Smart Cities 2021 Theme: Health and Wellbeing in the Post-Pandemic City

Smart Cities MIAMI 2021

The Annual Smart Cities Miami Conference provides a forum to consider topics within a general theme relevant to each year. The theme for the 2021 edition is health and wellbeing in the post-pandemic city, providing opportunities to explore questions such as:

• How can Smart City technology monitor the emergence and transmission of contagious diseases?
• Will Smart City technology be used to enforce compliance to safety guidelines? And what will be the consequences for individual rights and privacy?
• How do embedded technology, IoT, and digital media enable healthcare at home?


This article “The Hospital at Home—Visionary Thesis Project Addresses Pandemic and Future of Health Care” takes a look at issues around the pandemic and health care and offers an inspiring solution:

Part-time Lecturer Donnie Garcia-Navarro’s interest in health care design predates the COVID-19 crisis, but his 2020 master’s thesis is a timely and potential global solution to pandemic issues. “Atomized Hospital: The Future of Health Care + Patient Isolation at Home” explores not only minimizing the spread of infection but also focuses on decentralizing medical treatment.

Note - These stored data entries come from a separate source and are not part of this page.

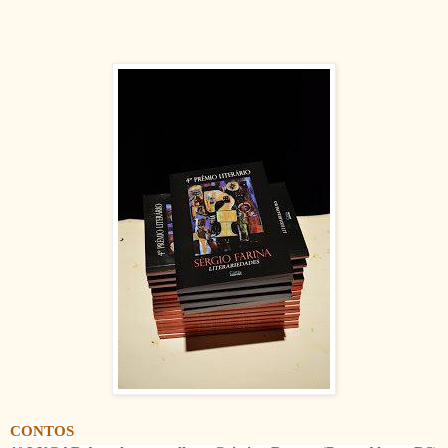
CONTOS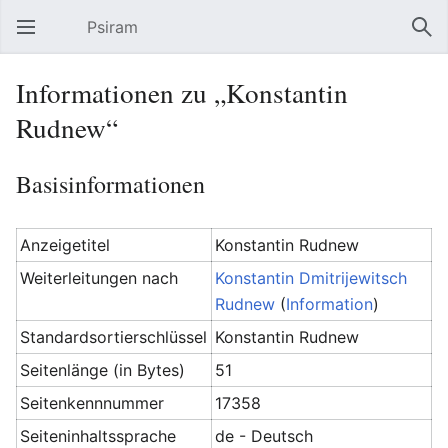
Psiram
Hauptmenü öffnen
Suc
Informationen zu „Konstantin
Rudnew“
Basisinformationen
Anzeigetitel
Konstantin Rudnew
Weiterleitungen nach
Konstantin Dmitrijewitsch
Rudnew
(
Information
)
Standardsortierschlüssel
Konstantin Rudnew
Seitenlänge (in Bytes)
51
Seitenkennnummer
17358
Seiteninhaltssprache
de - Deutsch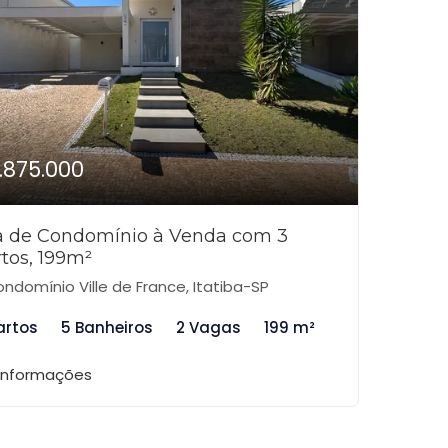
1.875.000
a de Condomínio à Venda com 3
tos, 199m²
ndomínio Ville de France, Itatiba-SP
artos
5 Banheiros
2 Vagas
199 m²
 informações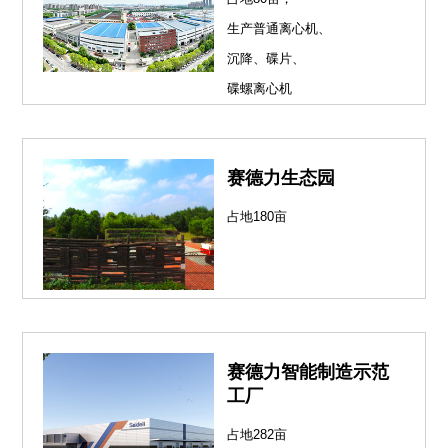
生产普通离心机、
沉降、碟片、
碟螺离心机
赛德力生态园
占地180亩
赛德力智能制造示范
工厂
占地282亩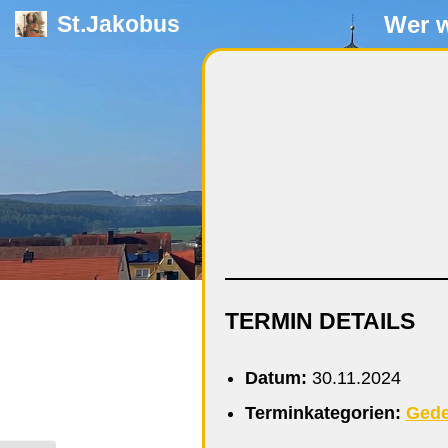
Wer w
St.Jakobus
Zum
Inhalt
springen
TERMIN DETAILS
Datum:
30.11.2024
Terminkategorien:
Gede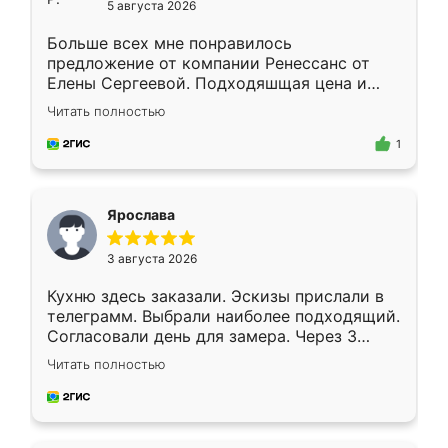
5 августа 2026
Больше всех мне понравилось
предложение от компании Ренессанс от
Елены Сергеевой. Подходяшщая цена и
короткие сроки изготовления. Приехавший
Читать полностью
для замера сотрудник Владислав
предложил по моему эскизу самый
1
подходящий вариант шкафа. Немного его
видоизменил, получилось даже лучше, чем
я хотела.
Ярослава
3 августа 2026
Кухню здесь заказали. Эскизы прислали в
телеграмм. Выбрали наиболее подходящий.
Согласовали день для замера. Через 3
недели кухня была уже готова. Остались
Читать полностью
довольны работой. Спасибо Ренессанс
мебель за качественную работу!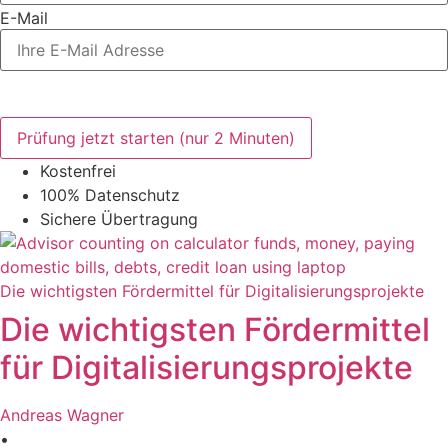
E-Mail
Mit dem Absenden willigen Sie in die Verarbeitung Ihrer
personenboezogenen Daten.
Datenschutz
Prüfung jetzt starten (nur 2 Minuten)
Kostenfrei
100% Datenschutz
Sichere Übertragung
Die wichtigsten Fördermittel für Digitalisierungsprojekte
Die wichtigsten Fördermittel
für Digitalisierungsprojekte
Andreas Wagner
•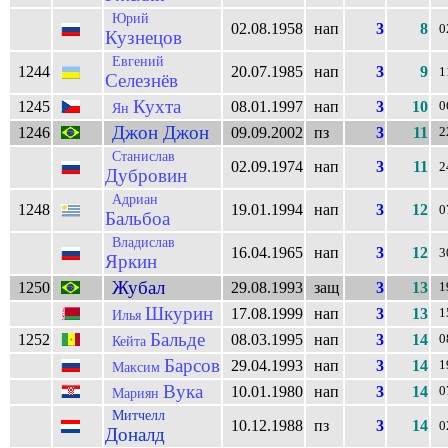
Юрий
02.08.1958
нап
3
8
0
Кузнецов
Евгений
1244
20.07.1985
нап
3
9
1
Селезнёв
Кухта
1245
08.01.1997
нап
3
10
0
Ян
Джон Джон
1246
09.09.2002
пз
3
11
2
Станислав
02.09.1974
нап
3
11
2
Дубровин
Адриан
1248
19.01.1994
нап
3
12
0
Бальбоа
Владислав
16.04.1965
нап
3
12
3
Яркин
Жубал
1250
29.08.1993
защ
3
13
1
Шкурин
17.08.1999
нап
3
13
1
Илья
Бальде
1252
08.03.1995
нап
3
14
0
Кейта
Барсов
29.04.1993
нап
3
14
1
Максим
Вука
10.01.1980
нап
3
14
0
Мариян
Митчелл
10.12.1988
пз
3
14
0
Доналд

Garcia-Navarro studied greater Miami, its sprawled development pattern, its disparity in access to quality health care plus several other factors—and created a prototype for bringing expert physicians, nurses, and other medical professionals to the patient. While there are many facets to his research, the most eye-catching is an animation that shows healthcare pods/isolation units that can move about a residential mid- to high-rise—attaching to balconies or common areas to deliver skilled care.

Garcia-Navarro—always interested in the intersection of technology, healthcare, and architecture—began looking at booming population increases predicted for Miami and looked at innovative ways to deliver healthcare to a broader swath of its diverse community. He addresses expanding needs at the macro, meso, and micro levels.

“The macro creates a network of healthcare spaces throughout the city, which alleviates the pressure on centralized emergency rooms and hospitals,” he said. “The meso level looks at the pods for care at the amenity floor of a building. It could be visited by neighbors seeking care, or become an isolation unit.”

Created in collaboration with RAD—a research unit led by Dean Rodolphe el-Khoury—the micro level re-imagines the medicine cabinet mirror as a smart device. “Its digital display and sensors could track your prescriptions, remind you when it’s time to take your medicine,” Garcia-Navarro said of the product-based healthcare design.

“The future of healthcare is centered around the patient. The Atomized Hospital provides healing at the comfort of the home. Particularly a relevant and timely solution given the recent COVID-19 challenges. To make the project feasible to all strata of society the project was designed at different scales, City, Building, and Home, said Dr. Deborah Franqui, AIA, who pushes the envelope of healthcare design with her courses at U-SoA. “The project ranges from immediate solutions to long-term healing at home. Features such as the automated medicine cabinet are sensitive to the current needs of the population affected by multiple chronic conditions. The automized hospital provides creative and technical solutions in the wake of COVID-19.”

As people live longer and costs spiral, Garcia-Navarro’s future projects aim to bring innovative and affordable health care solutions to diverse and distant communities—making wellness, treatment, and recovery pervasive and equitable.

Garcia-Navarro’s former thesis advisor, Dean el-Khoury sees healthcare at home as one of today’s big design challenges and opportunities: “I’m pleased to see U-SoA tackling this issue and delighted by Donnie’s visionary project. I’m now looking forward to what he will propose next.”